"He earned thirty-eight dollars a month plus allowances. A really good pair of leather boots cost fifty dollars. But an affordable pair of boots, which were sort of OK for a season or two and then leaked like hell when the cardboard gave out, cost about ten dollars. Those were the kind of boots Vimes always bought, and wore until the soles were so thin that he could tell where he was in Ankh-Morpork on a foggy night by the feel of the cobbles.
But the thing was that good boots lasted for years and years. A man who could afford fifty dollars had a pair of boots that'd still be keeping his feet dry in ten years' time, while the poor man who could only afford cheap boots would have spent a hundred dollars on boots in the same time and would still have wet feet." (Men at Arms, Terry Pratchett)
Years ago, I had a sole of a pair of sandals come unglued at the toe, leaving the sole flapping. I found a replacement pair. I thought to myself "At least ths sole is sewn on to these, they should last a long time". I was wrong on both counts. When that sole came loose I found out that the stitching was just decorative and didn't attach anything. As I got older i learned that a non-sneaker shoe over $100 was far more likely to last more than a year, but I still had some trouble telling the difference between $100 worth of durability and a $50 shoe with $50 worth of fashionable brand name tacked on. A few months ago Youtube suggested a video by Bedo's Leatherworks where he recrafts shoes as he explains, and I learned the difference between stitched on and cemented soles.
A couple of generations ago Goodyear welt was the normal construction for even mid grade shoes, now it is limited mostly to mid-grade or better work boots. Dressier GYW shoes still exist but are relatively rare. Not all GYW shoes are quality--in particular boots that advertise it as a feature often use a plastic welt that is likely to crack. Pictured is a vintage GYW shoe with the outsole and midsole removed, showing construction details at the welt joint. The upper picture shows the welt sewn through the upper, the lower picture is the same area from the bottom. This particular shoe has Poron sheet foam filler, better shoes would generally have cork or leather.
Blake Stitch is relatively simple in concept--the whole stack of insole, midsole and outsole is stitched straight through by a machine that can reach all the way into the toe. Sleeker and more flexible than Goodyear Welt, may need less break in. They can be re-soled, but not all cobblers have the machine to do it. They also can't be re-soled as many times--you can't re-use the holes, and when too many new holes have been made the leather will tear and there's no welt to replace.

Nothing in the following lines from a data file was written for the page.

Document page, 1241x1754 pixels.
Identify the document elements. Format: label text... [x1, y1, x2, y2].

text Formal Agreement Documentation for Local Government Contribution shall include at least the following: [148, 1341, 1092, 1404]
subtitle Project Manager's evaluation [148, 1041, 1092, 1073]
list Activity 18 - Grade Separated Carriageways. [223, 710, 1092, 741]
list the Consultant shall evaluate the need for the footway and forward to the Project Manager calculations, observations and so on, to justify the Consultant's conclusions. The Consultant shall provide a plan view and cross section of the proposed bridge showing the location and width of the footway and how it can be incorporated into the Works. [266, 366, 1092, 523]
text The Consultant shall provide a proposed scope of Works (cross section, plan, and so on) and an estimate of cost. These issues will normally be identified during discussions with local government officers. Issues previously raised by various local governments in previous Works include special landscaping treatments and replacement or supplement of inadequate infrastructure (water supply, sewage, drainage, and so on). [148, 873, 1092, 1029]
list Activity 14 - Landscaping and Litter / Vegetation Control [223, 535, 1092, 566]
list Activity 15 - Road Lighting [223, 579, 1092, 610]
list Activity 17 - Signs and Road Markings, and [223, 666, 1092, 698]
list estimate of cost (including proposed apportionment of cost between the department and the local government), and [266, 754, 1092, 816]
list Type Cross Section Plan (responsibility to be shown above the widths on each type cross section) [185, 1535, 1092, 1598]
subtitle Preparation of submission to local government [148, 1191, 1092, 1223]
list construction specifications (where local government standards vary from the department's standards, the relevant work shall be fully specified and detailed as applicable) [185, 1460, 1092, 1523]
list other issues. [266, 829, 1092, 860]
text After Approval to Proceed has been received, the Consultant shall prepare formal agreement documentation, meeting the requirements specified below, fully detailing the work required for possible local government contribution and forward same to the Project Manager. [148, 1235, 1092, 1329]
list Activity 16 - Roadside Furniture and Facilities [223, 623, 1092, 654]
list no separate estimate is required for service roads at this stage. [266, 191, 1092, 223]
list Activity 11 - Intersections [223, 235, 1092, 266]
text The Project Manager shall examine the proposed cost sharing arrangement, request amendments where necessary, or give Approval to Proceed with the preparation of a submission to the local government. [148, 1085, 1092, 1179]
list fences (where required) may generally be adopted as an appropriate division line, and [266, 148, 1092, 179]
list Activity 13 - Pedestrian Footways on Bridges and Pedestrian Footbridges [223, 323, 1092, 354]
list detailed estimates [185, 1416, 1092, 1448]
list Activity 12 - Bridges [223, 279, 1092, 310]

Blake Rapid is sort of a hybrid between Blake and Goodyear welt. Instead of a welt, the midsole is Blake stitched to the insole and upper, then the outsole (bottom layer) is stitched to the midsole . Eliminates the direct path for water to wick. It can be hard to tell the difference between Blake Rapid and Goodyear welt without disassembling the shoe
A few sneakers (mostly from non-athletic brands) use a cup sole sewn through the sidewall. Born uses a similar construction on many of their shoes they call Opanka. Many of the sneakers are at least technically resoleable, Born says their version isn't.
Most other sewn sole shoes are variations and combinations of the above...but sewn soles are a tiny percentage of all shoes, mostly in work boots where the durability is more important. Most shoes are some sort of cement (glued) construction.